Friday, March 20, 2009

US Airpower Summary, March 20, 2009: B-1B Destroys Enemy Positions

A B-1B Lancer takes off from a forward deployed location. Carrying the largest payload of both guided and unguided weapons in the Air Force inventory, the multi-mission B-1B is the backbone of America's long-range bomber force. It can rapidly deliver massive quantities of precision and non-precision weapons against any adversary, anywhere in the world, at any time. (U.S. Air Force photo by Senior Airman Clark Staehle.)

Dispatches from the Front:

SOUTHWEST ASIA, March 20, 2009 -- Coalition airpower integrated with coalition ground forces in Iraq and the International Security Assistance Force in Afghanistan during operations March 19, according to Combined Air and Space Operations Center officials here.

In Afghanistan, Air Force A-10 Thunderbolt IIs and F-15E Strike Eagles targeted anti-Afghan forces in the Asadabad region with a mix of guided-bomb units and general- purpose bombs. The strikes destroyed multiple fortified enemy-fighting positions and hit rocket-propelled grenade and machine-gun teams. The engagement was part of a lengthy battle between coalition and anti-Afghan forces continuing throughout the day.

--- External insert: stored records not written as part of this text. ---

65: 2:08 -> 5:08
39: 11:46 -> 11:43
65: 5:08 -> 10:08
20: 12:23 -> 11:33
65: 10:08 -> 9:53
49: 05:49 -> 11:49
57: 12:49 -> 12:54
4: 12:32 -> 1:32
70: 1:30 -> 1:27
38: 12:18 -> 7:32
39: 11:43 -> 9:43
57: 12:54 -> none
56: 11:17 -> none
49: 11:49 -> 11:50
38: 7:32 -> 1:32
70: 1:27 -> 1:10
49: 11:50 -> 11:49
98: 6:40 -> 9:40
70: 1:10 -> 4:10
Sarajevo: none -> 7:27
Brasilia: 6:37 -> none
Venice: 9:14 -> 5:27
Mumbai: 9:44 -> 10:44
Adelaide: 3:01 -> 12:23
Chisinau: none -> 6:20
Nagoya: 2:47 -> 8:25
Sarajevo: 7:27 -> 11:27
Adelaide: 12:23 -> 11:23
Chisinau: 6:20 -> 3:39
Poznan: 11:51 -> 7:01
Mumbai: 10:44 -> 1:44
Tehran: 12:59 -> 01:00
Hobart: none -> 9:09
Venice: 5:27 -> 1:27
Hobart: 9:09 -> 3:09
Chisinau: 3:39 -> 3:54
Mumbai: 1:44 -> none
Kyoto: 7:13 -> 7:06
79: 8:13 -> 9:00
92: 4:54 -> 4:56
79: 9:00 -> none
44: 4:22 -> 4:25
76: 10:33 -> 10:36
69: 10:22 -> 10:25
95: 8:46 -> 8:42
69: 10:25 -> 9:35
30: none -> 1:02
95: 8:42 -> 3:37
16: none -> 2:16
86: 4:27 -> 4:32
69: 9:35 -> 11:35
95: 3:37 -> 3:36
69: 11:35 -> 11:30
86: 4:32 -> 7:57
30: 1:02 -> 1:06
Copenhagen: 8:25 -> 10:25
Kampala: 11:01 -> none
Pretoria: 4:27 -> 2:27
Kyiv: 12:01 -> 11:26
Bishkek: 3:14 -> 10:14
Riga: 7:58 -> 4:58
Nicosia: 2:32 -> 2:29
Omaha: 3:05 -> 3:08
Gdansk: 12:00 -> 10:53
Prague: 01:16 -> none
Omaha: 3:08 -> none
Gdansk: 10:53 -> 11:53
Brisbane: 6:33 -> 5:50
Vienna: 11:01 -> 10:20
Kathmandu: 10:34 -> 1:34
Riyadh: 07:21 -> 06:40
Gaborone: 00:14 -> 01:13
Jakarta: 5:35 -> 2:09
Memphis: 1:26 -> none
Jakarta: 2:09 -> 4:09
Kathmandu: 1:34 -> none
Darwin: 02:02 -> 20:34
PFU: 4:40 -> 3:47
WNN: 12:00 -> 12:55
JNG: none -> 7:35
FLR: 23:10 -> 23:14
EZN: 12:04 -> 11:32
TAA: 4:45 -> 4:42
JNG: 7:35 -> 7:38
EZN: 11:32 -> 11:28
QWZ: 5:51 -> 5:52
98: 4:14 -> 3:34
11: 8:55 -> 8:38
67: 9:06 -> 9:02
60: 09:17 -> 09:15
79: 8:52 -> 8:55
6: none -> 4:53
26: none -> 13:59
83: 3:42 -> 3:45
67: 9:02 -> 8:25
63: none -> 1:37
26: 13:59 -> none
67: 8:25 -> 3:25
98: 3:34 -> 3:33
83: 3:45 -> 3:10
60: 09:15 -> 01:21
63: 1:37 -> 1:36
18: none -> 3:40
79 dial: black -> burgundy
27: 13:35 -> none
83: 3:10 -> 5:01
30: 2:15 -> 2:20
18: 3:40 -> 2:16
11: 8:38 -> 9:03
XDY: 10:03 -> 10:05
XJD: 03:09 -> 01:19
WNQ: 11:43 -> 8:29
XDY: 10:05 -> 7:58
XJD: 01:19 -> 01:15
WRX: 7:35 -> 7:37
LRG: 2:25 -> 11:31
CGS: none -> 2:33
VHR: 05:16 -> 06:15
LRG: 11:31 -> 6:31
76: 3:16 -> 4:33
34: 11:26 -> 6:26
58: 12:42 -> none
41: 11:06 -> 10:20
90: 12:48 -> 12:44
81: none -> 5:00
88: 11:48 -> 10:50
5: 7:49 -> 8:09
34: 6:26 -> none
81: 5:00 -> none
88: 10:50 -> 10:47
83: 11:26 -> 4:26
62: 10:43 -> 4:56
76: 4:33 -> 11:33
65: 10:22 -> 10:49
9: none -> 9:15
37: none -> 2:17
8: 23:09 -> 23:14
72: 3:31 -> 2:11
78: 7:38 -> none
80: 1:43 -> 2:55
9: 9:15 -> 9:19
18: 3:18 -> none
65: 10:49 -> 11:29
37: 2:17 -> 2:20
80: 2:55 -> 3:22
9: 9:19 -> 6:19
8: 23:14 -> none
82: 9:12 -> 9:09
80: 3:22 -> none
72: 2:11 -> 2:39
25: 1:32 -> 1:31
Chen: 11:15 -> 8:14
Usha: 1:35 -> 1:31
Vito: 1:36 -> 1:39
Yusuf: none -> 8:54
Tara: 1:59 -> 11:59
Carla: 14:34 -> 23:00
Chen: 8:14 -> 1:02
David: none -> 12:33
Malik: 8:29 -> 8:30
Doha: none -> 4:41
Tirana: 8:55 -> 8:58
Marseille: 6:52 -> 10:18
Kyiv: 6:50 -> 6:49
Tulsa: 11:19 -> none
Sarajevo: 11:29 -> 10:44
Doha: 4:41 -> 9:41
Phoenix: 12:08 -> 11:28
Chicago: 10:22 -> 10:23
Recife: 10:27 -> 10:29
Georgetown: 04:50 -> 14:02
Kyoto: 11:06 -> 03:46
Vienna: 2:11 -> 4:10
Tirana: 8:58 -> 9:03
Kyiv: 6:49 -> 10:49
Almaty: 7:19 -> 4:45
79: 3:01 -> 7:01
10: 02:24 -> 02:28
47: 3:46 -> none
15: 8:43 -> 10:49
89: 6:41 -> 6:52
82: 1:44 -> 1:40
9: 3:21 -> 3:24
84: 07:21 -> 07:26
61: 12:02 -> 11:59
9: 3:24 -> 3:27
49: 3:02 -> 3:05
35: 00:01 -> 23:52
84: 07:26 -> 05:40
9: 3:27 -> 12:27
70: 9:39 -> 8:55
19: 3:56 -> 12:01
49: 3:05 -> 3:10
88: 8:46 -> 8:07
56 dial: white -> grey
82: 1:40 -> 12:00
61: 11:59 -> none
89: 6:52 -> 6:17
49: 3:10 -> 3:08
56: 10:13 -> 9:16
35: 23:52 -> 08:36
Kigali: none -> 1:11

Near Gereshk, Navy F/A-18F Super Hornets struck specific buildings within an enemy-occupied residential compound after gunmen inside began firing at a coalition unit. The aircraft used precision GBU-38 targeting to prevent damaging structures surrounding the anti-Afghan fighting positions.

An Air Force B-1B Lancer along with coalition aircraft targeted a cluster of enemy-fighting positions, bunkers, and buildings in the Kajaki Dam area. Employing guided munitions, the aircraft destroyed or routed a major portion of the enemy force that had attempted to hold ground against a coalition ground assault.

In the vicinity of Nurestan, an F-15E dropped GBU-38s to destroy an anti-Afghan fighting position which had apparently been set up using a communications tower as a shield. The pilot used engagement tactics to target the bomb far enough away from the fighting position to prevent damage to the tower while still retaining enough effectiveness to knock out the fighting position.

An Air Force F-15E flew a show of force while providing overwatch to a coalition convoy to discourage an enemy attack as the vehicles passed through Ghazni. The aircraft remained overhead until the convoy safely reached its destination.

Navy Super Hornets performed shows of force over Balocan and Now Zad during coalition operations in those areas. The maneuvers succeeded in deterring enemy forces from taking action while coalition ground troops achieved their objectives.

Joint terminal attack controllers assigned to coalition units verified the success of these missions.

In total, 78 close-air-support missions were flown in support of the ISAF and Afghan security forces, reconstruction activities and route patrols.

Thirteen Air Force intelligence, surveillance and reconnaissance aircraft flew missions as part of operations in Afghanistan. In addition, four Navy and coalition aircraft performed tactical reconnaissance.

In Iraq, coalition aircraft flew 32 close-air-support missions for Operation Iraqi Freedom. These missions integrated and synchronized with coalition ground forces, protected key infrastructure, provided overwatch for reconstruction activities, and helped to deter and disrupt hostile activities.

Twenty-three Air Force and Navy ISR aircraft flew missions as part of operations in Iraq. In addition, four Air Force and coalition aircraft performed tactical reconnaissance.
Air Force C-130 Hercules aircraft and C-17 Globemaster IIIs provided intra-theater heavy airlift, helping to sustain operations throughout Afghanistan, Iraq, and the Horn of Africa.

Approximately 150 airlift sorties were flown; more than 550 tons of cargo was delivered; and about 2,750 passengers were transported.

Coalition C-130 crews flew as part of operations in Afghanistan or Iraq.

On March 18, Air Force tankers flew 50 sorties and off-loaded approximately 3.2 million pounds of fuel to 277 receiving aircraft.